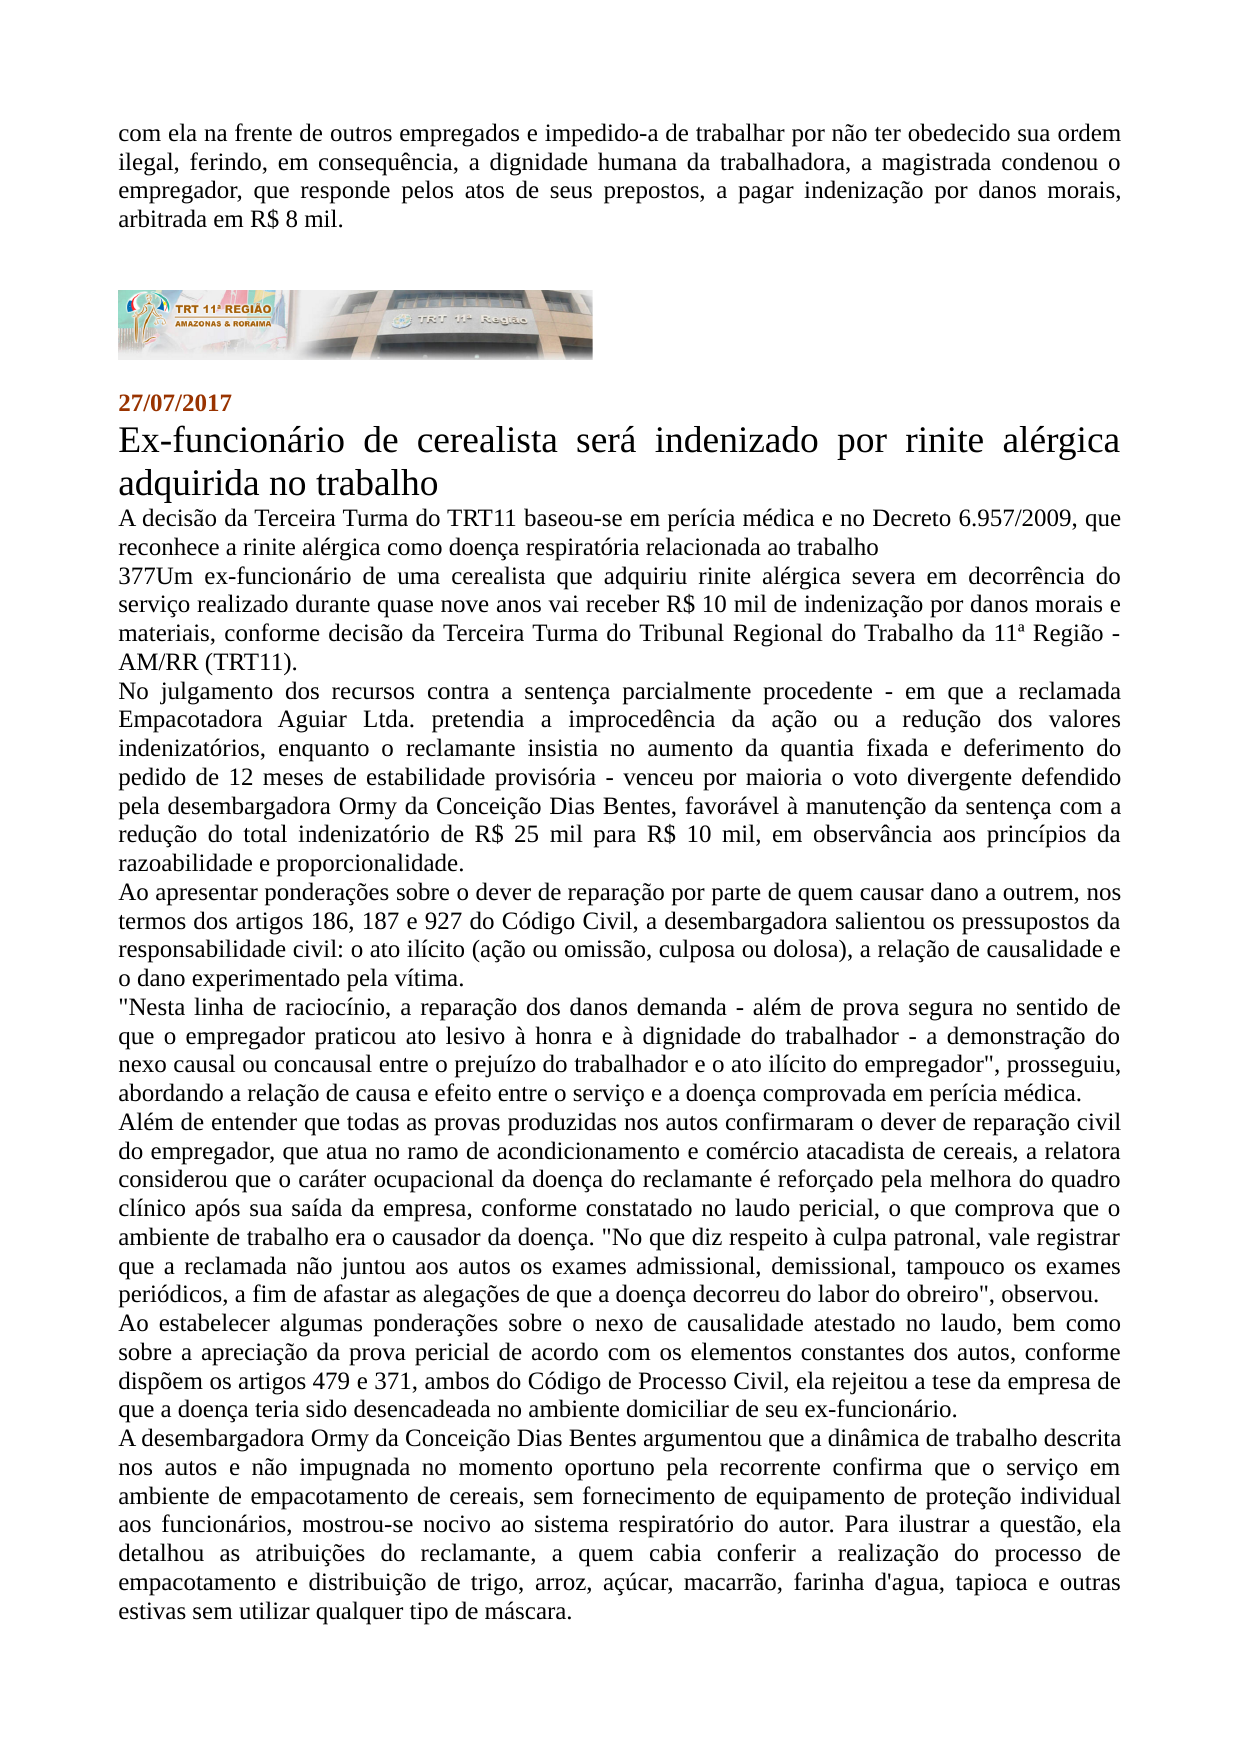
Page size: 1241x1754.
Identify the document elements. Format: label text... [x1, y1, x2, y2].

text Além de entender que todas as provas produzidas nos autos confirmaram o dever de reparação civil do empregador, que atua no ramo de acondicionamento e comércio atacadista de cereais, a relatora considerou que o caráter ocupacional da doença do reclamante é reforçado pela melhora do quadro clínico após sua saída da empresa, conforme constatado no laudo pericial, o que comprova que o ambiente de trabalho era o causador da doença. "No que diz respeito à culpa patronal, vale registrar que a reclamada não juntou aos autos os exames admissional, demissional, tampouco os exames periódicos, a fim de afastar as alegações de que a doença decorreu do labor do obreiro", observou. [118, 1107, 1122, 1308]
text A decisão da Terceira Turma do TRT11 baseou-se em perícia médica e no Decreto 6.957/2009, que reconhece a rinite alérgica como doença respiratória relacionada ao trabalho [118, 503, 1122, 561]
text A desembargadora Ormy da Conceição Dias Bentes argumentou que a dinâmica de trabalho descrita nos autos e não impugnada no momento oportuno pela recorrente confirma que o serviço em ambiente de empacotamento de cereais, sem fornecimento de equipamento de proteção individual aos funcionários, mostrou-se nocivo ao sistema respiratório do autor. Para ilustrar a questão, ela detalhou as atribuições do reclamante, a quem cabia conferir a realização do processo de empacotamento e distribuição de trigo, arroz, açúcar, macarrão, farinha d'agua, tapioca e outras estivas sem utilizar qualquer tipo de máscara. [118, 1423, 1122, 1624]
text 27/07/2017 [118, 388, 1122, 417]
text Ao apresentar ponderações sobre o dever de reparação por parte de quem causar dano a outrem, nos termos dos artigos 186, 187 e 927 do Código Civil, a desembargadora salientou os pressupostos da responsabilidade civil: o ato ilícito (ação ou omissão, culposa ou dolosa), a relação de causalidade e o dano experimentado pela vítima. [118, 877, 1122, 992]
text Ex-funcionário de cerealista será indenizado por rinite alérgica adquirida no trabalho [118, 417, 1122, 503]
picture [118, 290, 593, 360]
text Ao estabelecer algumas ponderações sobre o nexo de causalidade atestado no laudo, bem como sobre a apreciação da prova pericial de acordo com os elementos constantes dos autos, conforme dispõem os artigos 479 e 371, ambos do Código de Processo Civil, ela rejeitou a tese da empresa de que a doença teria sido desencadeada no ambiente domiciliar de seu ex-funcionário. [118, 1308, 1122, 1423]
text "Nesta linha de raciocínio, a reparação dos danos demanda - além de prova segura no sentido de que o empregador praticou ato lesivo à honra e à dignidade do trabalhador - a demonstração do nexo causal ou concausal entre o prejuízo do trabalhador e o ato ilícito do empregador", prosseguiu, abordando a relação de causa e efeito entre o serviço e a doença comprovada em perícia médica. [118, 992, 1122, 1107]
text com ela na frente de outros empregados e impedido-a de trabalhar por não ter obedecido sua ordem ilegal, ferindo, em consequência, a dignidade humana da trabalhadora, a magistrada condenou o empregador, que responde pelos atos de seus prepostos, a pagar indenização por danos morais, arbitrada em R$ 8 mil. [118, 118, 1122, 233]
text No julgamento dos recursos contra a sentença parcialmente procedente - em que a reclamada Empacotadora Aguiar Ltda. pretendia a improcedência da ação ou a redução dos valores indenizatórios, enquanto o reclamante insistia no aumento da quantia fixada e deferimento do pedido de 12 meses de estabilidade provisória - venceu por maioria o voto divergente defendido pela desembargadora Ormy da Conceição Dias Bentes, favorável à manutenção da sentença com a redução do total indenizatório de R$ 25 mil para R$ 10 mil, em observância aos princípios da razoabilidade e proporcionalidade. [118, 676, 1122, 877]
text 377Um ex-funcionário de uma cerealista que adquiriu rinite alérgica severa em decorrência do serviço realizado durante quase nove anos vai receber R$ 10 mil de indenização por danos morais e materiais, conforme decisão da Terceira Turma do Tribunal Regional do Trabalho da 11ª Região - AM/RR (TRT11). [118, 561, 1122, 676]
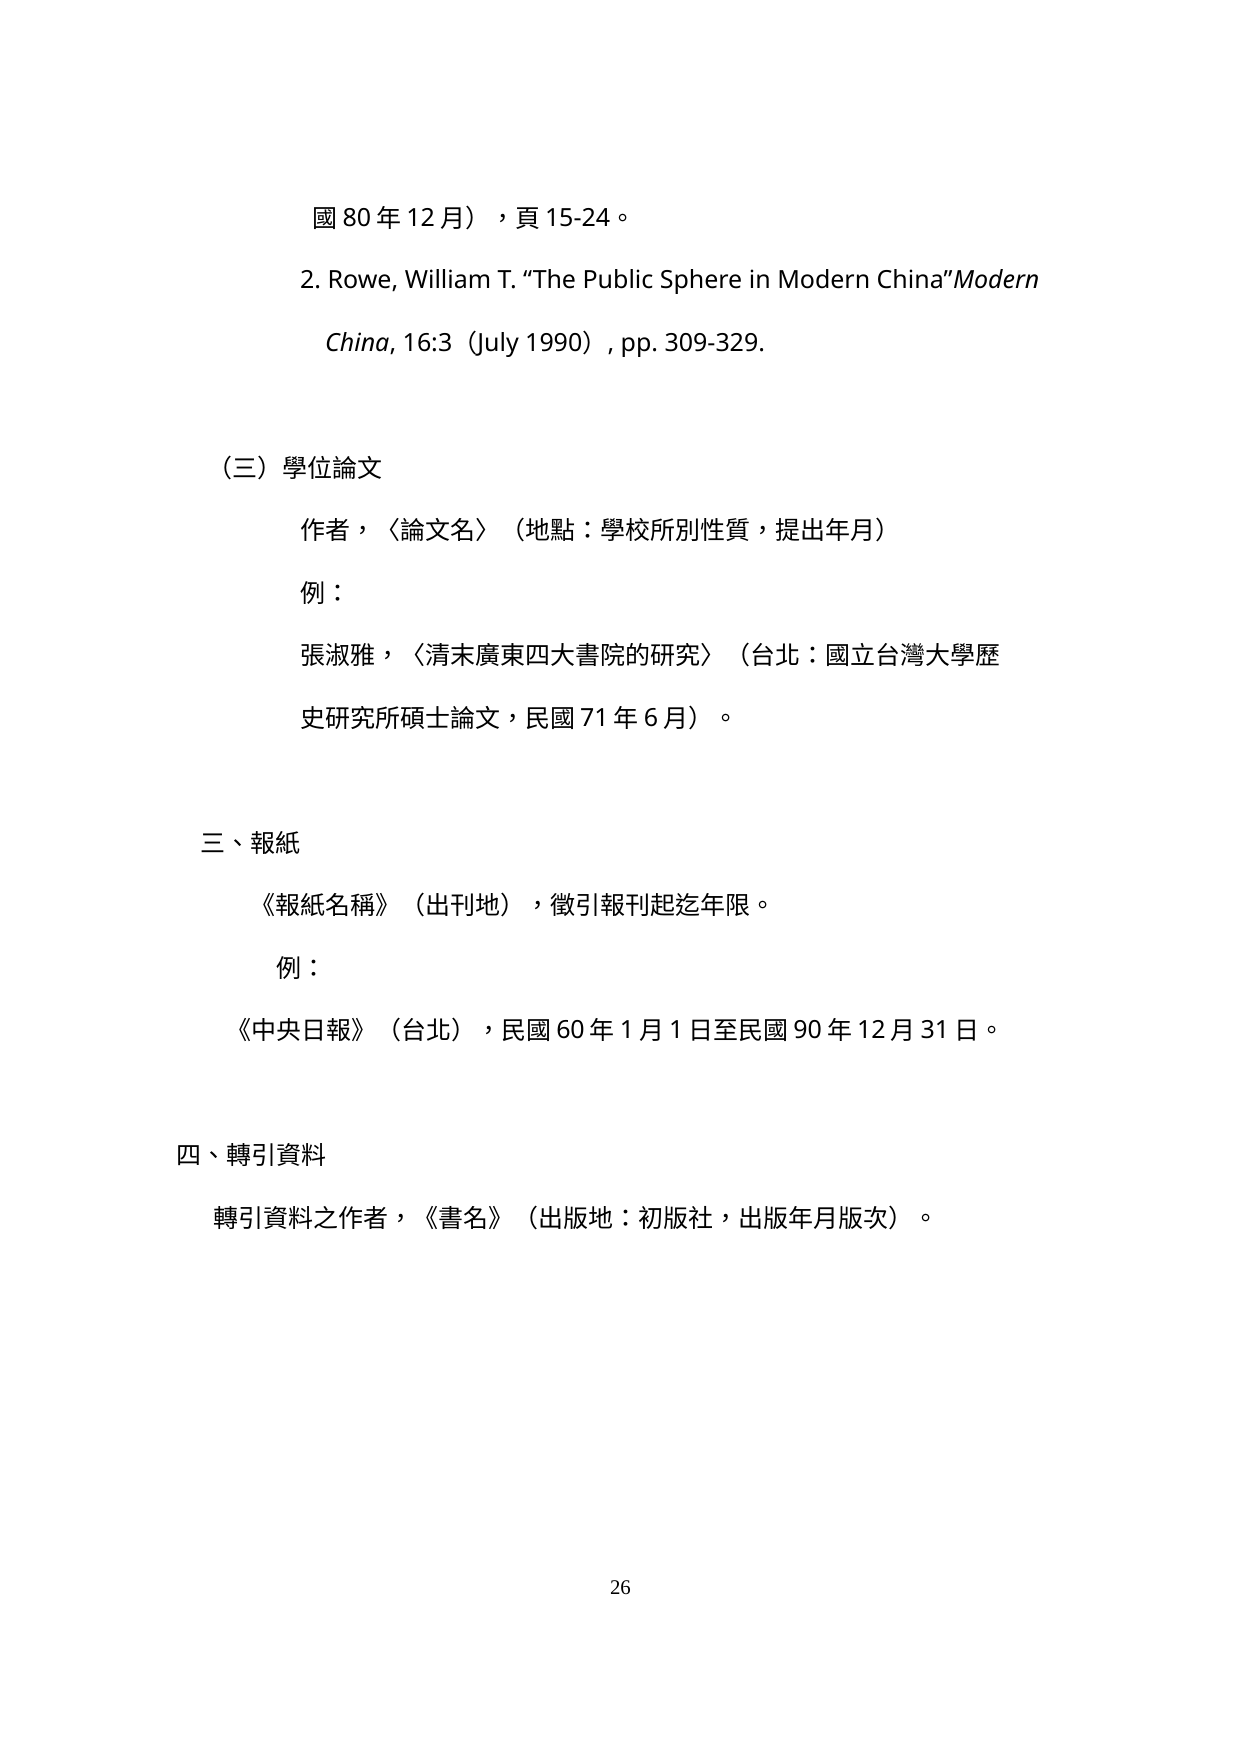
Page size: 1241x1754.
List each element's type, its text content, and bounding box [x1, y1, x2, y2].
+++
**What this task involves**
Copy the items above line for line, leaving out the pictures.

**Output for this exercise**
Page size: 1241x1754.
Identify the document elements. Format: label text... [x1, y1, x2, y2].

text Além de entender que todas as provas produzidas nos autos confirmaram o dever de reparação civil do empregador, que atua no ramo de acondicionamento e comércio atacadista de cereais, a relatora considerou que o caráter ocupacional da doença do reclamante é reforçado pela melhora do quadro clínico após sua saída da empresa, conforme constatado no laudo pericial, o que comprova que o ambiente de trabalho era o causador da doença. "No que diz respeito à culpa patronal, vale registrar que a reclamada não juntou aos autos os exames admissional, demissional, tampouco os exames periódicos, a fim de afastar as alegações de que a doença decorreu do labor do obreiro", observou. [118, 1107, 1122, 1308]
text A decisão da Terceira Turma do TRT11 baseou-se em perícia médica e no Decreto 6.957/2009, que reconhece a rinite alérgica como doença respiratória relacionada ao trabalho [118, 503, 1122, 561]
text A desembargadora Ormy da Conceição Dias Bentes argumentou que a dinâmica de trabalho descrita nos autos e não impugnada no momento oportuno pela recorrente confirma que o serviço em ambiente de empacotamento de cereais, sem fornecimento de equipamento de proteção individual aos funcionários, mostrou-se nocivo ao sistema respiratório do autor. Para ilustrar a questão, ela detalhou as atribuições do reclamante, a quem cabia conferir a realização do processo de empacotamento e distribuição de trigo, arroz, açúcar, macarrão, farinha d'agua, tapioca e outras estivas sem utilizar qualquer tipo de máscara. [118, 1423, 1122, 1624]
text 27/07/2017 [118, 388, 1122, 417]
text Ao apresentar ponderações sobre o dever de reparação por parte de quem causar dano a outrem, nos termos dos artigos 186, 187 e 927 do Código Civil, a desembargadora salientou os pressupostos da responsabilidade civil: o ato ilícito (ação ou omissão, culposa ou dolosa), a relação de causalidade e o dano experimentado pela vítima. [118, 877, 1122, 992]
text Ex-funcionário de cerealista será indenizado por rinite alérgica adquirida no trabalho [118, 417, 1122, 503]
picture [118, 290, 593, 360]
text Ao estabelecer algumas ponderações sobre o nexo de causalidade atestado no laudo, bem como sobre a apreciação da prova pericial de acordo com os elementos constantes dos autos, conforme dispõem os artigos 479 e 371, ambos do Código de Processo Civil, ela rejeitou a tese da empresa de que a doença teria sido desencadeada no ambiente domiciliar de seu ex-funcionário. [118, 1308, 1122, 1423]
text "Nesta linha de raciocínio, a reparação dos danos demanda - além de prova segura no sentido de que o empregador praticou ato lesivo à honra e à dignidade do trabalhador - a demonstração do nexo causal ou concausal entre o prejuízo do trabalhador e o ato ilícito do empregador", prosseguiu, abordando a relação de causa e efeito entre o serviço e a doença comprovada em perícia médica. [118, 992, 1122, 1107]
text com ela na frente de outros empregados e impedido-a de trabalhar por não ter obedecido sua ordem ilegal, ferindo, em consequência, a dignidade humana da trabalhadora, a magistrada condenou o empregador, que responde pelos atos de seus prepostos, a pagar indenização por danos morais, arbitrada em R$ 8 mil. [118, 118, 1122, 233]
text No julgamento dos recursos contra a sentença parcialmente procedente - em que a reclamada Empacotadora Aguiar Ltda. pretendia a improcedência da ação ou a redução dos valores indenizatórios, enquanto o reclamante insistia no aumento da quantia fixada e deferimento do pedido de 12 meses de estabilidade provisória - venceu por maioria o voto divergente defendido pela desembargadora Ormy da Conceição Dias Bentes, favorável à manutenção da sentença com a redução do total indenizatório de R$ 25 mil para R$ 10 mil, em observância aos princípios da razoabilidade e proporcionalidade. [118, 676, 1122, 877]
text 377Um ex-funcionário de uma cerealista que adquiriu rinite alérgica severa em decorrência do serviço realizado durante quase nove anos vai receber R$ 10 mil de indenização por danos morais e materiais, conforme decisão da Terceira Turma do Tribunal Regional do Trabalho da 11ª Região - AM/RR (TRT11). [118, 561, 1122, 676]
Page size: 1241x1754.
List each element's type, its text content, and bounding box [x1, y1, x2, y2].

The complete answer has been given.